Virginia school teachers, worried that the public thinks they care more about money than children, have begun a three-year, $390,000 advertising campaign to improve their image.

With television commercials, magazine ads, leaflets and bumper stickers, the 44,000-member Virginia Education Association has begun one of the most expensive advertising campaigns ever undertaken by a statewide teach organization. The idea is to make the public think of teachers as warm and compassionate individuals.

"Would you turn your child over to a stranger for 6 hours tomorrow?" asks a magazine ad in the VEA's "We Teach the Children" project.

Another ad, being shown on prime-time television throughout the state, features guitar music and shouts of joyful children cavorting in a carpeted classroom. Both ads urge parents to meet their childrens' teachers and pick up a leaflet listing 77 suggestions on how they can help their children do better in school.

Even though the image-building is deliberately low-key, the reasons behind it -- and the $3 a year special assessment all VEA members must pay -- are far from inconsequential.

"Teachers feel the public image of them is changing from someone who cares about children to someone who cares only about salaries," said Barby Halstead, a service representative for the Fairfax Education Association, VEA's largest chapter. "That's not true," she added. "And the teachers are willing to vote the (extra) dues do the public will know this."

"There's a great feeling among teachers that they are underrated for the things they do," said Joseph W. Bland Jr., VEA's communications director who planned and managed the advertising campaign. "There's a good bit of misunderstanding (among the public). They dump all the problems at the school house door and then they complain to us about declining test scores . . . It's very frustrating to teach in school these days, and teachers want some support."
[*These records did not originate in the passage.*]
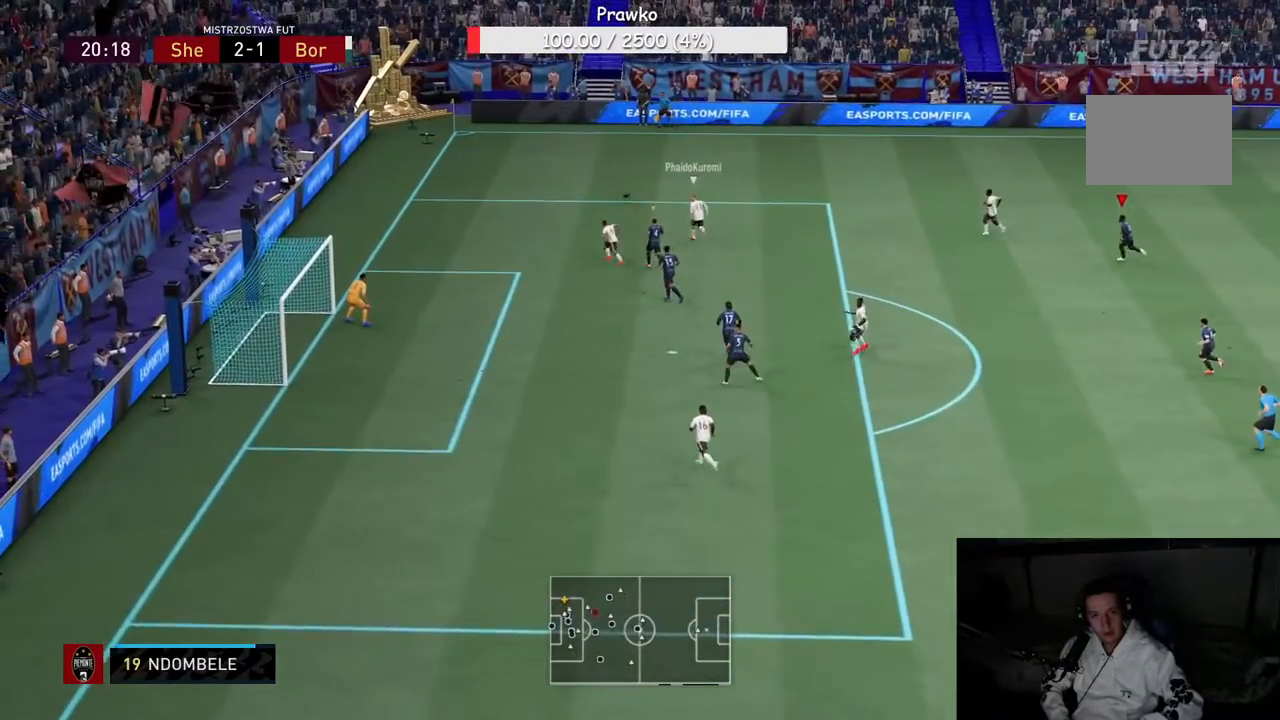
{"dt_ms": 500, "buttons": ["R2"], "left_stick": "up-left", "right_stick": "center", "events": [[33, "L2", "down"], [183, "L2", "up"]]}
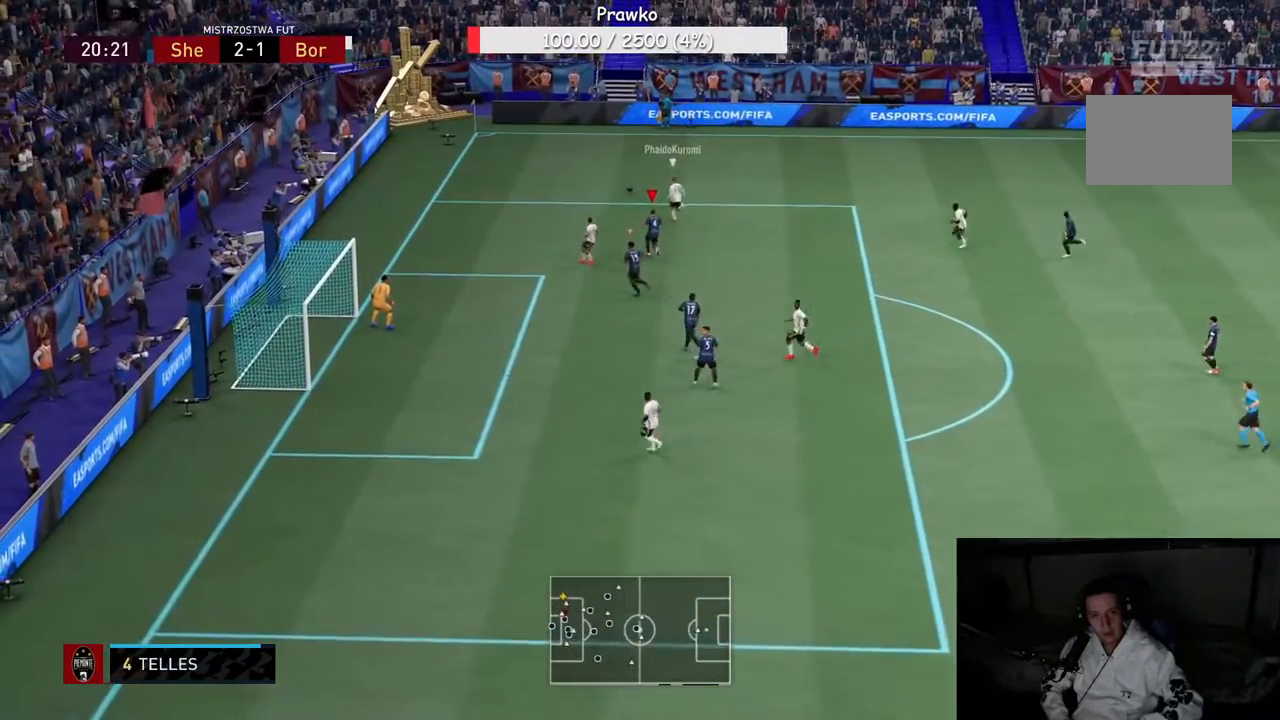
{"dt_ms": 500, "buttons": ["R2"], "left_stick": "up-left", "right_stick": "center", "events": []}
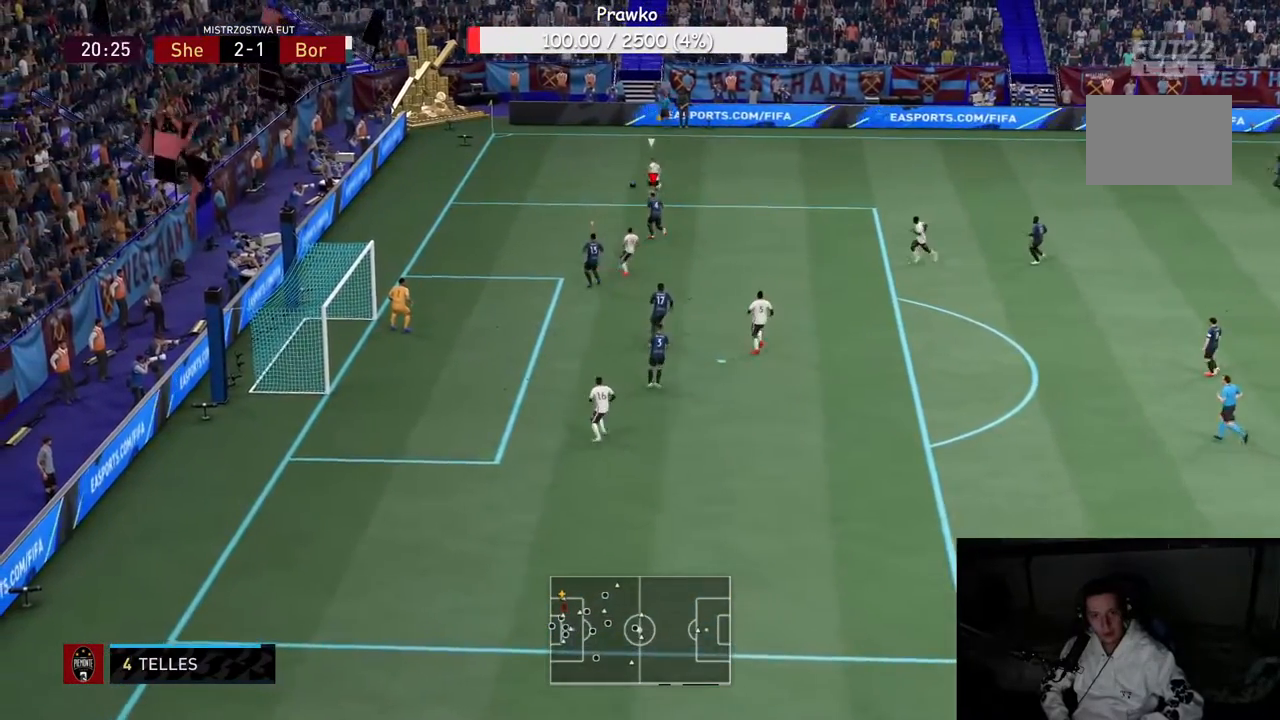
{"dt_ms": 1000, "buttons": [], "left_stick": "center", "right_stick": "center"}
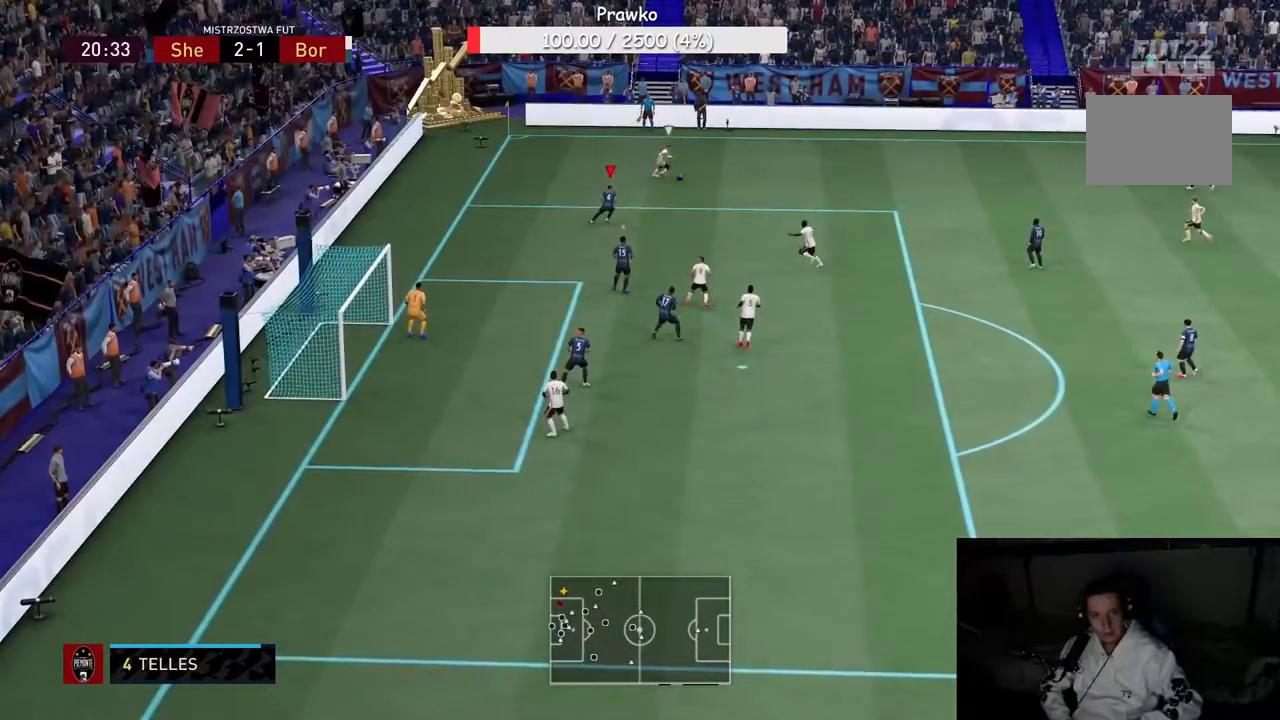
{"dt_ms": 500, "buttons": ["R2"], "left_stick": "down", "right_stick": "center", "events": [[333, "R2", "down"], [333, "left_stick", "down"]]}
During the past three years, six other state affiliates of the National Education Association, including Maryland's, have mounted similar advertising campaigns. But according to NEA public relations officials, the drive in Virginia is the most expensive per member in the country.

The television commercials, which were produced in Richmond, have been shown on 16 stations across the state in a two-week "blitz" that started Sept. 4 and ends today.

To reach Northern Virginia, the spots have been shown on Washington television stations 27 times during such staples as "The Waltons," "60 Minutes," and "The CBS Evening News". The cost of air time in Washington has ranged up to $4,000 for each 30-second spot, Bland said. That is about five times more than any other TV market in Virginia.

The largest magazine ad, spread over two pages, is running in all copies of Time Magazine distributed in Virginia next week.

VEA has printed 250,000 leaflets and 60,000 bumper stickers. The stickers are black with white lettering and a heart-shaped red apple, somewhat like the "Virginia is for lovers" signs distributed by the state travel service. Bland said any similarity is coincidental.

"All this isn't going to make us a Burger King or McDonald's in terms of advertising," Bland said. "But we want to have an impact."

Even though the ads are nonpolitical and addressed specifically to parents, Bland said they might have one politically desirable side-effect for VEA.

"The campaign itself -- on major media -- which the politicians, the parents and the public know is expensive, has got to build respect for the VEA as an organization," Bland told the group's state convention before it approved the advertising campaign last April.

"Regardless of the message," he continued, "the fact that we can operate on such a level, achieve such impact, must add respect for our capabilities."

Last year the Maryland State Teachers Association spent $38,000 on its advertising campagin, including television commercials. This year the television ads have been dropped, "They're too expensive," said executive director Harvey Zorbaugh. But the group is paying for radio spots, along with billboards and bumper stickers which declare: "If you can read this, thank your teacher."